*Data:*

______________________________

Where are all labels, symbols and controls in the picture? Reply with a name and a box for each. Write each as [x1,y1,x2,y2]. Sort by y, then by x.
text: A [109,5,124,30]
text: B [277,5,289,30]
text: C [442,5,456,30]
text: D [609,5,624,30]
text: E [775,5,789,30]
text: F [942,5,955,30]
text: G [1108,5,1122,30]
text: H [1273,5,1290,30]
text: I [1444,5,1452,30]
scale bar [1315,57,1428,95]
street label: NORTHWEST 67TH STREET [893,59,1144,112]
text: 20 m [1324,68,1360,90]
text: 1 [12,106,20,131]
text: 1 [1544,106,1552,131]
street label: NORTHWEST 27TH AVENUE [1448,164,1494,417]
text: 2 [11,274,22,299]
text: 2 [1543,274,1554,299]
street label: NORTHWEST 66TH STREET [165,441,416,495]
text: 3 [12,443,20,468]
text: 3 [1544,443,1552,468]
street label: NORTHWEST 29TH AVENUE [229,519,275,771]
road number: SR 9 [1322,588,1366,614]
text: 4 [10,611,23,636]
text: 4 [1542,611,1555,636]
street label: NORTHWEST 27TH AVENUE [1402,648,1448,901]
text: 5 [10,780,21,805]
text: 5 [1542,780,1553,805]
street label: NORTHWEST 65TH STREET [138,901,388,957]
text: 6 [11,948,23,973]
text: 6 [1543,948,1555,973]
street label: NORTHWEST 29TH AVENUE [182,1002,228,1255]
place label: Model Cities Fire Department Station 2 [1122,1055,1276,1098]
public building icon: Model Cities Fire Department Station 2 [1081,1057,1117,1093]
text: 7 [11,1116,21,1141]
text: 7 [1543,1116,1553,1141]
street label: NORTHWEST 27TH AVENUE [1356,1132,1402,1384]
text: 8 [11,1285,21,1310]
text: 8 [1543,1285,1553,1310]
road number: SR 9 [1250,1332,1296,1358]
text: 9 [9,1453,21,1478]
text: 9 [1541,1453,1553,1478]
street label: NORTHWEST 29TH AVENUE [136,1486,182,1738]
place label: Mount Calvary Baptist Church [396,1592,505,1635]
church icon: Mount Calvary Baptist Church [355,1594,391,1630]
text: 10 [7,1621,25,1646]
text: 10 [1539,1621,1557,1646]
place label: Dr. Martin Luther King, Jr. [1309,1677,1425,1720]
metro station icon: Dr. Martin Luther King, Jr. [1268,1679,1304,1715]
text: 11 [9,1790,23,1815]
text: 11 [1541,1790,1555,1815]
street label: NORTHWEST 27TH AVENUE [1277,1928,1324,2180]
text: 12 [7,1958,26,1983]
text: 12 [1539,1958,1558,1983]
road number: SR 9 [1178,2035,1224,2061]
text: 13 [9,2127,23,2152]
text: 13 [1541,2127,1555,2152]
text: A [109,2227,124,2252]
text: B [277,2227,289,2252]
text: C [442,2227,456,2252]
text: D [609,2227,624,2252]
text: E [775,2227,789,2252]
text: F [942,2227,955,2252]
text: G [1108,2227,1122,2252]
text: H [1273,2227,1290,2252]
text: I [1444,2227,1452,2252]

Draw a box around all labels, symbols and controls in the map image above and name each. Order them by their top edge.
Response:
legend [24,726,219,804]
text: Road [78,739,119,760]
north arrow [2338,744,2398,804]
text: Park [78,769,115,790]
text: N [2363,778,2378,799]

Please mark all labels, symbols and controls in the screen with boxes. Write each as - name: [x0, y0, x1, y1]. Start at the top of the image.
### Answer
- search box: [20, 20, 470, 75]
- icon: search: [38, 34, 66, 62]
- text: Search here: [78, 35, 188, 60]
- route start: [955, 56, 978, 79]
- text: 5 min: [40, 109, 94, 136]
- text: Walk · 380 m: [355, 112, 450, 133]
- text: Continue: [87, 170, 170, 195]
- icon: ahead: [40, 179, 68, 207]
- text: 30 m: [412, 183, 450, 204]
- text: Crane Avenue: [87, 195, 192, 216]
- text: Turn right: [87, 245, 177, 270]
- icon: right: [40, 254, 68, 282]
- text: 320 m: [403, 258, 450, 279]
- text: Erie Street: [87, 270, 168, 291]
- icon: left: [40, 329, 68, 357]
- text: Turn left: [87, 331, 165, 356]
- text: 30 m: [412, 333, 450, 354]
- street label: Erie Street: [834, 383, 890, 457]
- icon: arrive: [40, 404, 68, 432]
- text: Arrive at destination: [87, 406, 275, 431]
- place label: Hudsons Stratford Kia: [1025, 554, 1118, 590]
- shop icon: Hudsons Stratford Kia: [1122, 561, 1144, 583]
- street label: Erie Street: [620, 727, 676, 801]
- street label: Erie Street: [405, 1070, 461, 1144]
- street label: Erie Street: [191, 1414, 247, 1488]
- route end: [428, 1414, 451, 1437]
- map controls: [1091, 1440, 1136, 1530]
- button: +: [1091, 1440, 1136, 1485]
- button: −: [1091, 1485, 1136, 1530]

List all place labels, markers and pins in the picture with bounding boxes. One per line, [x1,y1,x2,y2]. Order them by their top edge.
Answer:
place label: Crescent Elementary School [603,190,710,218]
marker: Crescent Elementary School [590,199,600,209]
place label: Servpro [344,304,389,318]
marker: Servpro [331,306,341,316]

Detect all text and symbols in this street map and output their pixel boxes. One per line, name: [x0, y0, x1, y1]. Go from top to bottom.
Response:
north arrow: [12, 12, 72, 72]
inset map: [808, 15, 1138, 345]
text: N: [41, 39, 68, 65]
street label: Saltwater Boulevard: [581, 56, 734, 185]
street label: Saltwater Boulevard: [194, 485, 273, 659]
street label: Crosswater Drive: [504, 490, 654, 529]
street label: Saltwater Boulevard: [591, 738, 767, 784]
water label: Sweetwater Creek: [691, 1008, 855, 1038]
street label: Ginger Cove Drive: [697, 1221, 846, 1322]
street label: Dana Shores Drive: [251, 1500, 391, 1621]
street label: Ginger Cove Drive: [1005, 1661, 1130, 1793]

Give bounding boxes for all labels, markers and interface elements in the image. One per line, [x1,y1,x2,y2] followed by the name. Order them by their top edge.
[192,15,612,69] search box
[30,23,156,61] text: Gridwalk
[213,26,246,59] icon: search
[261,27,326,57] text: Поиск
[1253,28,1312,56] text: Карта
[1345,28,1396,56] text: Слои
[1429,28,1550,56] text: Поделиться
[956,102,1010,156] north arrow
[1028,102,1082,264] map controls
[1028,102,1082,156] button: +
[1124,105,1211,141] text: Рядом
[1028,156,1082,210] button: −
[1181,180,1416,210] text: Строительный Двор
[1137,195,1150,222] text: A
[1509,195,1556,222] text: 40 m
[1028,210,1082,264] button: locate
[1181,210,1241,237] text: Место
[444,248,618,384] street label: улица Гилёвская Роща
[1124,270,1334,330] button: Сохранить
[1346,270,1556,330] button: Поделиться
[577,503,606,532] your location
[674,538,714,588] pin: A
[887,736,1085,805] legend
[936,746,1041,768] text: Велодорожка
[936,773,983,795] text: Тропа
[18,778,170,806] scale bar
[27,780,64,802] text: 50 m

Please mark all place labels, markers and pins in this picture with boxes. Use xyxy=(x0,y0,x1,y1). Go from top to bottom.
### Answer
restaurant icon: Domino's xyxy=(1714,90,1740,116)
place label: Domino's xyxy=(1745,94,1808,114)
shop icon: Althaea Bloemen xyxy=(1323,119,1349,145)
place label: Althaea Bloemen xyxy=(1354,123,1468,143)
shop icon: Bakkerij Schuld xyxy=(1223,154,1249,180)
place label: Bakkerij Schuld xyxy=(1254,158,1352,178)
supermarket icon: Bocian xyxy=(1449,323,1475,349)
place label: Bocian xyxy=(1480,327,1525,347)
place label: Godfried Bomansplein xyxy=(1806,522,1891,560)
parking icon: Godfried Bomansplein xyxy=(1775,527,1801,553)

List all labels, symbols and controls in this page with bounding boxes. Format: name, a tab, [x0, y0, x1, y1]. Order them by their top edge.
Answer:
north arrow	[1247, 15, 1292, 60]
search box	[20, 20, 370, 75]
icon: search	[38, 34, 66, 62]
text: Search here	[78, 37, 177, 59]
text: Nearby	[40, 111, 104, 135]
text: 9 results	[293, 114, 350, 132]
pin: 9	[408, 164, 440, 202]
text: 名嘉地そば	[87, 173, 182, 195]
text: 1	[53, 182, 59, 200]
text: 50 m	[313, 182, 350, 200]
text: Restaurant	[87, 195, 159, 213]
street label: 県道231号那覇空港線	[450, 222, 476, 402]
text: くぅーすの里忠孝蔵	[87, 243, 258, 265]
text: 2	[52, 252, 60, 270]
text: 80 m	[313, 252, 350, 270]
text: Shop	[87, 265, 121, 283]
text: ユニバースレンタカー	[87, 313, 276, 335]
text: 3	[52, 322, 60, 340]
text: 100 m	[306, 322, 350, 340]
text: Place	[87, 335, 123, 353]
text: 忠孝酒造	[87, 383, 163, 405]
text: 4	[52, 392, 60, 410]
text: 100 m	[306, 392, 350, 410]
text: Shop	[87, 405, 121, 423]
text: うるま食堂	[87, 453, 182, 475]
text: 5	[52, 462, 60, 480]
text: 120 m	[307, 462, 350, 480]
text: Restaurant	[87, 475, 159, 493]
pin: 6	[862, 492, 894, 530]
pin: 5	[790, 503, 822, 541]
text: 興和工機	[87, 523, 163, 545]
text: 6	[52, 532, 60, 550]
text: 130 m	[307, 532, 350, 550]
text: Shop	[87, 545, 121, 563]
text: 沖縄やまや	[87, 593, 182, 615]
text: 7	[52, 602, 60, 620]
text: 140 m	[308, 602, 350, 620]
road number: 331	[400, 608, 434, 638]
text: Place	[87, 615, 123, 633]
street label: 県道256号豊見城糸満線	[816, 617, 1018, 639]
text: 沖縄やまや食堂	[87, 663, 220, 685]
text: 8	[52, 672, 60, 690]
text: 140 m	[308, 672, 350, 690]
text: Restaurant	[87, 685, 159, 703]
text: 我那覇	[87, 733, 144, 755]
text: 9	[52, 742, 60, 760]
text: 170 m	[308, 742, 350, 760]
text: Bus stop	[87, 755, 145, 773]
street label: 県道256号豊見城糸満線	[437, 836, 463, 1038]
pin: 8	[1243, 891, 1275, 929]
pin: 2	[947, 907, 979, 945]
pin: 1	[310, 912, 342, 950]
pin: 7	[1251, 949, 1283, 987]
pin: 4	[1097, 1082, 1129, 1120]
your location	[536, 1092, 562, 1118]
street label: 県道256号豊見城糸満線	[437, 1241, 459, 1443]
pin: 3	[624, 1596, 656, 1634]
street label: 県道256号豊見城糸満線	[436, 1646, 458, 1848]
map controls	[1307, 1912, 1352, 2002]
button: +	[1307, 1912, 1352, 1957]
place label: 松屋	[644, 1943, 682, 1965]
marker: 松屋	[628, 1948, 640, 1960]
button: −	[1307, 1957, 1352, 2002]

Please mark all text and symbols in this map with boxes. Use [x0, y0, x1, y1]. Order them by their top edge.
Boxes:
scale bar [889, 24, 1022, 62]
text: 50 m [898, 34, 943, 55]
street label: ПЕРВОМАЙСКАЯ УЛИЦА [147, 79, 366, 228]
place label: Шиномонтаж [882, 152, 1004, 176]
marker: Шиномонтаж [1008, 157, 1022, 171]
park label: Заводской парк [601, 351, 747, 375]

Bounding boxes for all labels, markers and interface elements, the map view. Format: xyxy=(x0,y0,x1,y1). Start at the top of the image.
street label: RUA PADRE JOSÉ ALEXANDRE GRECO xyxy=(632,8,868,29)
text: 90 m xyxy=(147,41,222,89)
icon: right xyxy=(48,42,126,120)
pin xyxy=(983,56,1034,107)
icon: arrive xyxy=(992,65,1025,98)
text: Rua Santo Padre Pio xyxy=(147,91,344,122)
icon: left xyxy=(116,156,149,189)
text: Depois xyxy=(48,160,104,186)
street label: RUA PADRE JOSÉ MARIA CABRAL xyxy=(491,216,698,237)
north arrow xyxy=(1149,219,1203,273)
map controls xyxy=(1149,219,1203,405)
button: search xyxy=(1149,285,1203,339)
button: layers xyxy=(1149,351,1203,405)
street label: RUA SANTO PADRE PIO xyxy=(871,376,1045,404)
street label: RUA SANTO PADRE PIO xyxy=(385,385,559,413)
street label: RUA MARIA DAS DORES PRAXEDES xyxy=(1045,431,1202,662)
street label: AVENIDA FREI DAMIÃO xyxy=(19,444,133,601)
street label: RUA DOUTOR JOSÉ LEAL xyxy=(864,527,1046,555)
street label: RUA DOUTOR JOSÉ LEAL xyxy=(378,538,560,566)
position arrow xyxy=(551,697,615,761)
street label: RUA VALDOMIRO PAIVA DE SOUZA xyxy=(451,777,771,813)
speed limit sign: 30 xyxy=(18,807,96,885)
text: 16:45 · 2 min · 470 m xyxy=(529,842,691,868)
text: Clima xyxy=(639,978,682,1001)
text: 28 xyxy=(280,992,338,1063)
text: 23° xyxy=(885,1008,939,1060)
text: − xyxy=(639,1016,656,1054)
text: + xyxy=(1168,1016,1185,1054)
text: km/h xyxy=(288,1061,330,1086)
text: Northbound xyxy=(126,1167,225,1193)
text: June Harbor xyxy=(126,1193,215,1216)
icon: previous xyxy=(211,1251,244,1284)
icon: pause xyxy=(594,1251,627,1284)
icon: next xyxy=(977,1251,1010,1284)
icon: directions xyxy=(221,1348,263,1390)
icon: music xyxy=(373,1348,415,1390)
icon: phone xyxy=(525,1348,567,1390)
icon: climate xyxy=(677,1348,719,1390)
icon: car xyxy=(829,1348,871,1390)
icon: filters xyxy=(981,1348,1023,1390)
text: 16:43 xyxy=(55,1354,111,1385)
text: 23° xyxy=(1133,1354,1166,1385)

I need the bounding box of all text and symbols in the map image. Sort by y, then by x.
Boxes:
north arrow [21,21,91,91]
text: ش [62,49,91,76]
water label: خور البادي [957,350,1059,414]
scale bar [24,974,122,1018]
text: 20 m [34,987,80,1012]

______________________________

*Exercise:* Search the material for the word "labels" and report how many lines hold it. Add nothing else.

*Response area:* 8